A stakeholder map too often looks simply at decision makers. It maps out a path to power so that engagement efforts can be focused. But this ignores the importance of soft power and the role it ultimately plays in decision-making.
Of course, looking at who makes the decisions is not wrong. But to focus too closely on that means we miss out on wider networks and fail to appreciate that even those without the ability to directly decide can still influence the decision. Such an approach would fail to deliver a full stakeholder map.
You need to be thinking about those with an interest in your issue, or a relevance to it, and what they might be able to bring to the discussion. They might be able to shift the focus of how a department is considering the issue or work to impact on the wider policy setting. They could bring a profile to the issue, particularly across the public, that may otherwise have been lacking.
They can often do this through their networks and connections.
Critically though you need to go into any engagement with a clear understanding of your own reputation, having addressed any weaknesses or failings. If not, then the stakeholder, particularly political ones, are unlikely to want to be associated with you and will certainly not be willing to spend they own political capital or risk their reputation for you.
One of the key strengths of a good politician, at any level, is their ability to make things happen, to unlock doors, bang heads together, or unblock processes. The general help and advice that they often deliver can be very useful as well.
They understand the policy-making processes at play and can bring that understanding to your issue. Being elected brings with it a gravitas that audiences generally understand, so people tend listen and react.
They can go direct to the right civil servants or Ministers. They can have direct access that could otherwise be lacking.
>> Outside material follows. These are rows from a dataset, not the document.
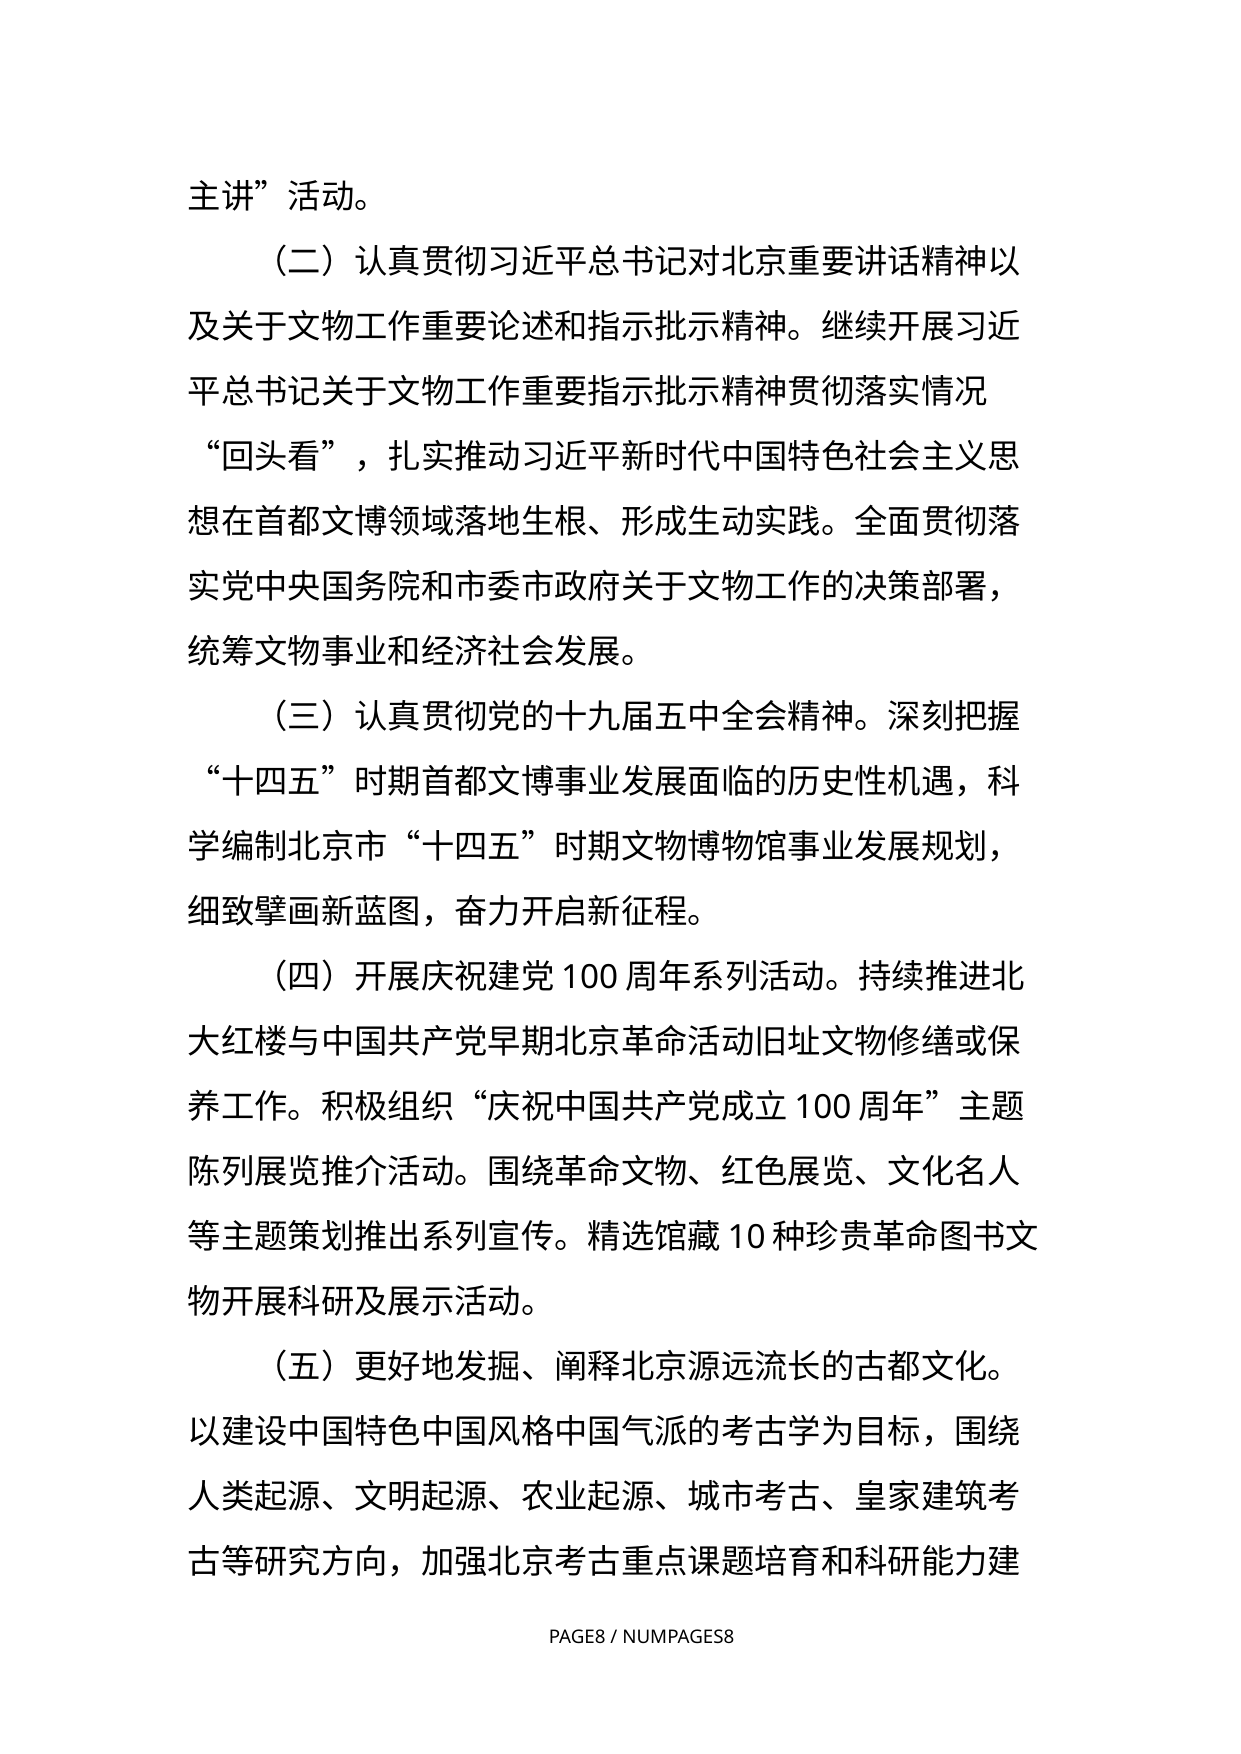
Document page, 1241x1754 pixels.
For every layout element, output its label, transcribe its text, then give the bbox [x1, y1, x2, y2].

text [187, 162, 1053, 227]
text （二）认真贯彻习近平总书记对北京重要讲话精神以及关于文物工作重要论述和指示批示精神。继续开展习近平总书记关于文物工作重要指示批示精神贯彻落实情况“回头看”，扎实推动习近平新时代中国特色社会主义思想在首都文博领域落地生根、形成生动实践。全面贯彻落实党中央国务院和市委市政府关于文物工作的决策部署，统筹文物事业和经济社会发展。 [187, 227, 1053, 682]
text （三）认真贯彻党的十九届五中全会精神。深刻把握“十四五”时期首都文博事业发展面临的历史性机遇，科学编制北京市“十四五”时期文物博物馆事业发展规划，细致擘画新蓝图，奋力开启新征程。 [187, 682, 1053, 942]
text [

But it isn’t just about the formal channels to make these connections works. It is also the informal ways that work as well.
It was interesting to hear the former Deputy Speaker, Natascha Engel, interviewed by Jacob Rees-Mogg on the Why Parliament Works podcast say: “You can always make an appointment to go and see someone in their government department and they could always see you, but the informal relationships with ministers – they’re the things that really matter.”
But soft power also brings into play the ability to bring audiences together. They have an ability to facilitate because audiences listen and appreciate how positive that can be in making things happen.
On the flip side, they also appreciate that ignoring such outreach and facilitation can lead to reputational damage. You can be called out for not getting involved and playing a positive role. If you take a look, for instance, at the Metro Mayors then you will see that the ones that are achieving more are the ones who are prepared to use the full range of their soft powers particularly in areas where they lack formal powers or sufficient funding.
So, you need to be thinking about the value of the soft power to you. About how working with others helps to make new connections, joins you up with others and improves your network. All, of course, with the aim of being successful in delivering on your issue.
That shows that it is not all about direct power and arguing about your issue. Instead good public affairs is so much broader than that. It listens and learns as well as argues.